BHHM'den gelen emir üzerine 4 uçağın bakım ekibi tarafından hazırlandığını ve tüm bu personelin görevi yerine emir üzerine getirmesi nedeniyle yargılanmadığını söyleyen Tür, kuleden ikaz duymadığını ve kendilerine verilen emrin gereği uçuş yapmadıklarını iddia etti.
Darbe gecesi BHHM'de de bir kargaşanın olduğunu ifade eden Tür, “Bende en doğru şeyi yaptığımı düşünüyorum. Tamamen emir komuta zinciri içerisinde yer aldım. BHHM'nin emri hiçbir şekilde bana ulaşmamıştır. Uçma imkanım olmasına rağmen kalkış yapmamışımdır” dedi.
Darbe girişiminde aktif yada pasif rol aldığı yönünde bir delilin olmadığını savunan Tür, “Darbeci olsaydım eğer filoda bulunan 14 adet bomba yüklü uçaklardan birine biner ve havalanırdım” iddiasında bulundu.

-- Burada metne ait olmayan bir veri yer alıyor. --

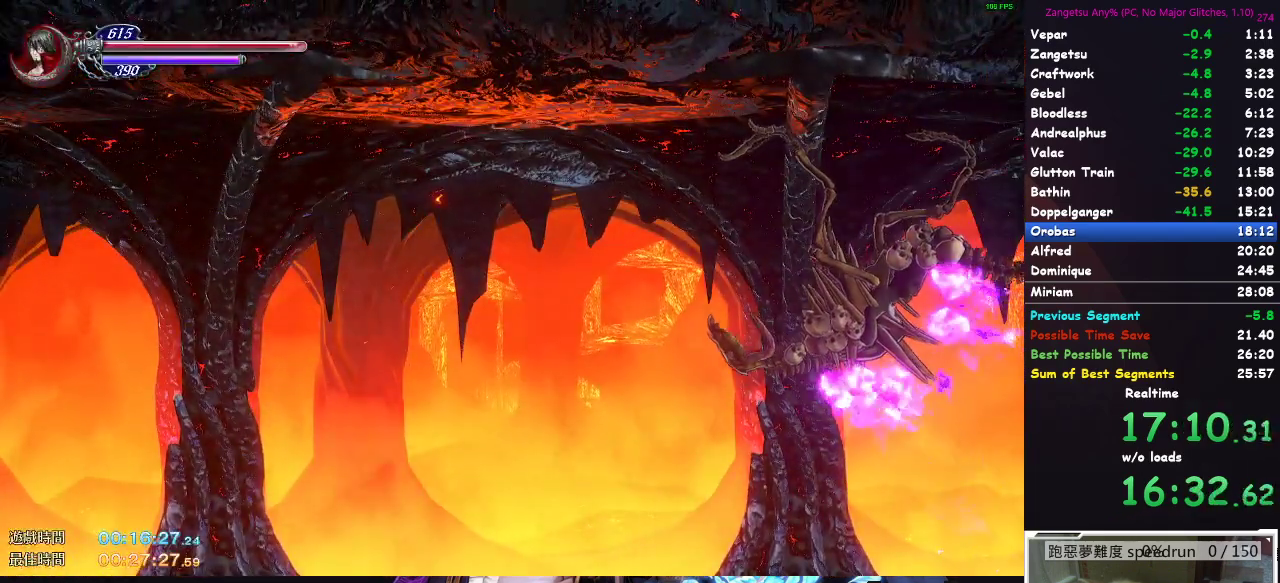
{"buttons": ["DPAD_UP"], "left_stick": "center", "right_stick": "center", "events": [[133, "DPAD_RIGHT", "up"], [300, "DPAD_UP", "down"]]}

Sanık Halil Karan'ın savunması
Mahkemede daha sonra savunma yapan sanık pilotlardan Halil Karan da iddianamede yer verilen suçlamaları kabul etmeyerek, “Darbe girişiminin olduğu gün arkadaşlarla halı saha maçımız vardı ancak sonradan iptal oldu. Bunun üzerine akşam yemeği planı yaparken filo komutanımız aradı ve görev olduğunu söyleyince şahsi aracımla filoya intikal ettim. Bu sırada bize görevin iptal olduğunu söylediler bizde bunun üzerine araçla filodan ayrılmak üzere hazırlık yaparken filo komutanı tekrar aradı ve yeniden içeri girdik beklemeye başladık” dedi.

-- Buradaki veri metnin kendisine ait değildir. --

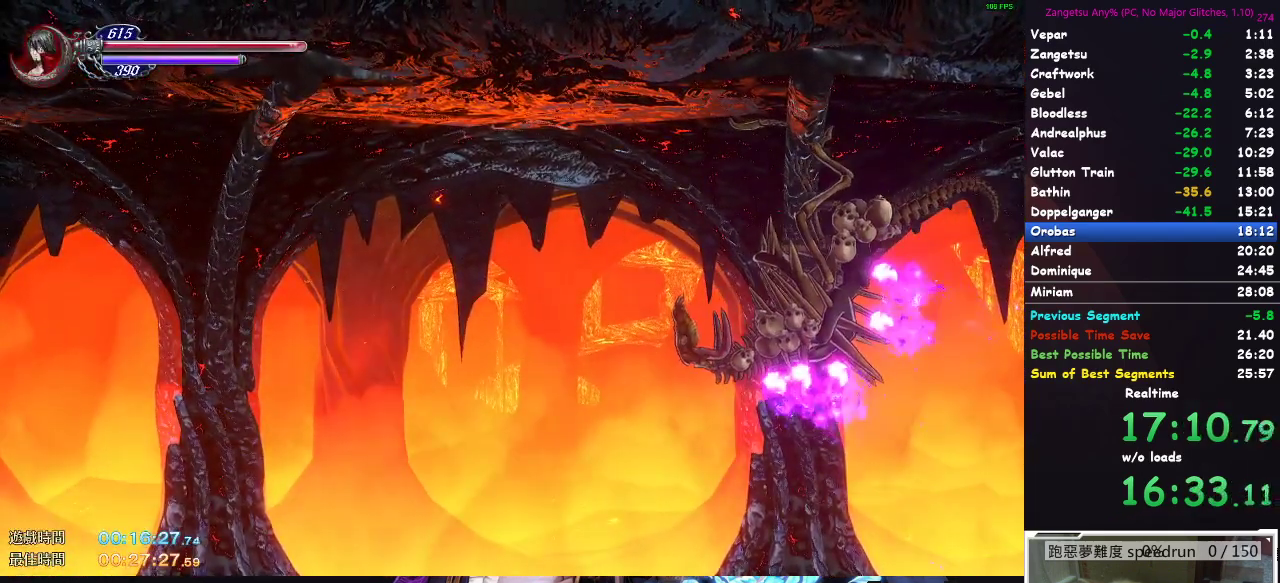
{"buttons": ["DPAD_UP"], "left_stick": "center", "right_stick": "center", "events": []}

Filoda beklerken saat 23.00 sıralarında televizyondan darbe girişimini öğrendiklerini ileri süren Karan, hayatında ilk kez böyle bir durumla karşılaştığını ifade etti. Endişe ile gelişmeleri takip ettiğini ileri süren Karan, daha sonra sabah doğru 04.00 sıralarında BHMM'den uçuş emrinin geldiğini bunun üzerine terörle mücadele görevi olabileceği düşüncesi ile uçaklara bindiklerini söyledi.
“Darbeci olsam direk pist başı yapar uçağı kaldırırdım”
Hazırladığı krokilerle pistin durumunu anlatan sanık Karan, BHHM'nin gelen emir ile direk durduğunu ve filo komutanı ile irtibata geçtiğini ifade etti. Sanık Karan, “Ben bu emri dinlemeyecek olsaydım eğer direk pist başı yapar ve rahatlıkla uçakla kalkış yapardım” diyerek darbeci olmadığını iddia etti.
İddianamede hakkında yer alan suçlamaları kabul etmeyen Karan, “16 Temmuz günü BHHM tarafından bize Akıncı Hava üssüne müdahale emri verilmiştir, ancak pistlerin açılmaması nedeniyle bu görev yerine getirilmemiştir. Bu durum bile bizlerin darbeci olmadığı için görevin bizlere verildiğini açıkça göstermektedir” diye konuştu.
Uçakların mühimmatsız olduğunu uçağa bindikten sonra öğrendiğini iddia eden Karan, FETÖ/PDY terör örgütü ile hiçbir bağlantısının olmadığını ileri sürdü.
Mahkeme Başkanı duruşmaya öğle arası verdi.